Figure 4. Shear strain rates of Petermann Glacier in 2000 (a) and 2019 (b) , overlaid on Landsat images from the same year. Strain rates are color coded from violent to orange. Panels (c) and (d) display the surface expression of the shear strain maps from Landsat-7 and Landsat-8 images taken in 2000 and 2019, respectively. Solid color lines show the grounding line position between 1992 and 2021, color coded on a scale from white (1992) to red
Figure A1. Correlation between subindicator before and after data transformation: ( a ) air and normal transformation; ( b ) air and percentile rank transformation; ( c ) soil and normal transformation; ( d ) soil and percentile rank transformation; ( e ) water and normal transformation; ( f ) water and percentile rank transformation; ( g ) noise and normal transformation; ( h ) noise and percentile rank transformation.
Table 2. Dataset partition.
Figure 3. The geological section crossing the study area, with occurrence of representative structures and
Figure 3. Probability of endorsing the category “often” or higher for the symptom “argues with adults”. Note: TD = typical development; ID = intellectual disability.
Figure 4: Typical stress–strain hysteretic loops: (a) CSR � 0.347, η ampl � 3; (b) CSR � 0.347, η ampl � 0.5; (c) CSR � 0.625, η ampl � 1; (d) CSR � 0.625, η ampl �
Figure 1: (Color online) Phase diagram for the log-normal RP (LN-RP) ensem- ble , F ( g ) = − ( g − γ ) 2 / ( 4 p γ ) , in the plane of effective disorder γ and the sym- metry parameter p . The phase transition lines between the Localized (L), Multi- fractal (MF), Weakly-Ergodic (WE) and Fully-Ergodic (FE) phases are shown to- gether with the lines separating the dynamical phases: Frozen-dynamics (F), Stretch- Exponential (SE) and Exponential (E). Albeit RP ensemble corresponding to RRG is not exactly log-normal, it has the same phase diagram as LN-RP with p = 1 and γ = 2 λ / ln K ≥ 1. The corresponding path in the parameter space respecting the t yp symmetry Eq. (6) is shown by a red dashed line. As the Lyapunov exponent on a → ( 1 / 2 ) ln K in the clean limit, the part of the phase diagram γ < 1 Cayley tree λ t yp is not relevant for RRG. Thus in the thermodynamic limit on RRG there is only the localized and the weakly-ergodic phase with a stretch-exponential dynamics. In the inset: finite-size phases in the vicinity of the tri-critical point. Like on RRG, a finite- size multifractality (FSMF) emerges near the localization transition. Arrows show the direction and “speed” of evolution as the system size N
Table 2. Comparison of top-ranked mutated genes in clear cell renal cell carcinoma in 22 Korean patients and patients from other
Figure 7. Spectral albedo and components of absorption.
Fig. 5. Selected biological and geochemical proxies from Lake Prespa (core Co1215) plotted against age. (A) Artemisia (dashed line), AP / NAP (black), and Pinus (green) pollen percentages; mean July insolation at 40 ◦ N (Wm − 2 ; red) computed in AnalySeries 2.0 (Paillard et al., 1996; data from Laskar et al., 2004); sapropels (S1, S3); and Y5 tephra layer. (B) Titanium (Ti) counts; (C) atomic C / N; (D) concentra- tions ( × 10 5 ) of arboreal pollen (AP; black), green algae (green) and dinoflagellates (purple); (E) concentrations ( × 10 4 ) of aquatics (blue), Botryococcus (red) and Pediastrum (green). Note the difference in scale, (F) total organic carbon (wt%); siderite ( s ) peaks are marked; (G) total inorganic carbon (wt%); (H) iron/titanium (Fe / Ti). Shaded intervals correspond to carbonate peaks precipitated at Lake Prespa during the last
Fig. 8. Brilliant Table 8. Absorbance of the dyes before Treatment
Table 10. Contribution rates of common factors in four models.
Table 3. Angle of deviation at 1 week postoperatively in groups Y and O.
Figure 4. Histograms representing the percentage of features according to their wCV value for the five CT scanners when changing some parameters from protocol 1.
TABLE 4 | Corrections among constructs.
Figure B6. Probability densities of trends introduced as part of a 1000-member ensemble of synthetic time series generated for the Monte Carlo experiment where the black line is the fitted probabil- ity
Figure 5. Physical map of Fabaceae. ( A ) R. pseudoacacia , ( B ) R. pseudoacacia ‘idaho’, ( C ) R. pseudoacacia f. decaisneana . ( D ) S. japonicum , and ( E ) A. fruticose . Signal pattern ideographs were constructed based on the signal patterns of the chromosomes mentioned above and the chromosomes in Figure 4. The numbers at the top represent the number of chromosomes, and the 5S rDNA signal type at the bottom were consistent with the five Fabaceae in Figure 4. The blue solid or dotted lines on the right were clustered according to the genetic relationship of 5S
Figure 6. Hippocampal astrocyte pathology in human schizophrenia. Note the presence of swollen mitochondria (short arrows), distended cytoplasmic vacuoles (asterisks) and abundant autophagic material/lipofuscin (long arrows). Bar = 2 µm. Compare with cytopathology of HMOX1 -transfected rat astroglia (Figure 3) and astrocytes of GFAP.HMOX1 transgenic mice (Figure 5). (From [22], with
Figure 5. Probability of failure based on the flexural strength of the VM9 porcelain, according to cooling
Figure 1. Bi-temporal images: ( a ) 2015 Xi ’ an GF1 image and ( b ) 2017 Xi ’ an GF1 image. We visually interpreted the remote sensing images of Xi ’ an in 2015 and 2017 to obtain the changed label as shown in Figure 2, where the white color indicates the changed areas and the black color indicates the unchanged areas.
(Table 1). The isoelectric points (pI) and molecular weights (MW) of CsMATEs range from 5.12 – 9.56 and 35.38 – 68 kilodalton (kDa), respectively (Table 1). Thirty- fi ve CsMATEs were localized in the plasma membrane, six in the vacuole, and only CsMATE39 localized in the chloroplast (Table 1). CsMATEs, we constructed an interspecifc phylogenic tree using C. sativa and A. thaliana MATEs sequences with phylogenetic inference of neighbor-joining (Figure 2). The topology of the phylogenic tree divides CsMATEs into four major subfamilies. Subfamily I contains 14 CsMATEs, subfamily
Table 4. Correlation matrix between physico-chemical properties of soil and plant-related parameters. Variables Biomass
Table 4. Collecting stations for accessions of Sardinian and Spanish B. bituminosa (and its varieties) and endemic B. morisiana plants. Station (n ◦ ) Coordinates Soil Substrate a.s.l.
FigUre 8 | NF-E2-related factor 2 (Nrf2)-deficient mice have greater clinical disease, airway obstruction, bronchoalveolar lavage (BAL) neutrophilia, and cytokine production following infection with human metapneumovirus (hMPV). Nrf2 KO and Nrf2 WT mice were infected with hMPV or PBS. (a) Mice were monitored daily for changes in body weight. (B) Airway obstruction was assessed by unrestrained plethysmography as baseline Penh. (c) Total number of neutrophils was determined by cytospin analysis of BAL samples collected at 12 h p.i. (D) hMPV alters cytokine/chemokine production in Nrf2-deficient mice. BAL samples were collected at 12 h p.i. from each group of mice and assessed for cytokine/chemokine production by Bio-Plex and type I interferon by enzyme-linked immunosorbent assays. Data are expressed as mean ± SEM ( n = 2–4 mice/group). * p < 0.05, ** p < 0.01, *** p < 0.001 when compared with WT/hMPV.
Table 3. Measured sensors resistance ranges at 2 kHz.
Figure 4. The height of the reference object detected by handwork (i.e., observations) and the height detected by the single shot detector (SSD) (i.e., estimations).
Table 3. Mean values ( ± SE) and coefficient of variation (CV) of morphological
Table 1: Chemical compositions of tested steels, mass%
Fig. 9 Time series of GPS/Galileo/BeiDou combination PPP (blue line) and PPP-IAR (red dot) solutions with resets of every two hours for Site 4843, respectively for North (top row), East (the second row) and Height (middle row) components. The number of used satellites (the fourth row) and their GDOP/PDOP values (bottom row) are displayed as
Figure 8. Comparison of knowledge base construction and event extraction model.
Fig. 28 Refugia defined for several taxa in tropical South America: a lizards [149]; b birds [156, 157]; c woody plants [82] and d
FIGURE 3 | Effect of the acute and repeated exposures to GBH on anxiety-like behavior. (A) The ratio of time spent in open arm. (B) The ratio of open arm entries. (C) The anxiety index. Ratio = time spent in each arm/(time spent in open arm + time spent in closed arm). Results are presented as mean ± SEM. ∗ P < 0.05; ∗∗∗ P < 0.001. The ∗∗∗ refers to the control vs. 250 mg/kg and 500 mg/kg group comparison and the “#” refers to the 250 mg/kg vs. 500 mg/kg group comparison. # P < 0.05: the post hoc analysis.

> [Assignment] Look above for the line holding "Table 2. Comparison" and the line holding "Figure 7. Spectral", then output exactly those two lines and every line between them, nothing more.

> [Answer box]
Table 2. Comparison of top-ranked mutated genes in clear cell renal cell carcinoma in 22 Korean patients and patients from other
Figure 7. Spectral albedo and components of absorption.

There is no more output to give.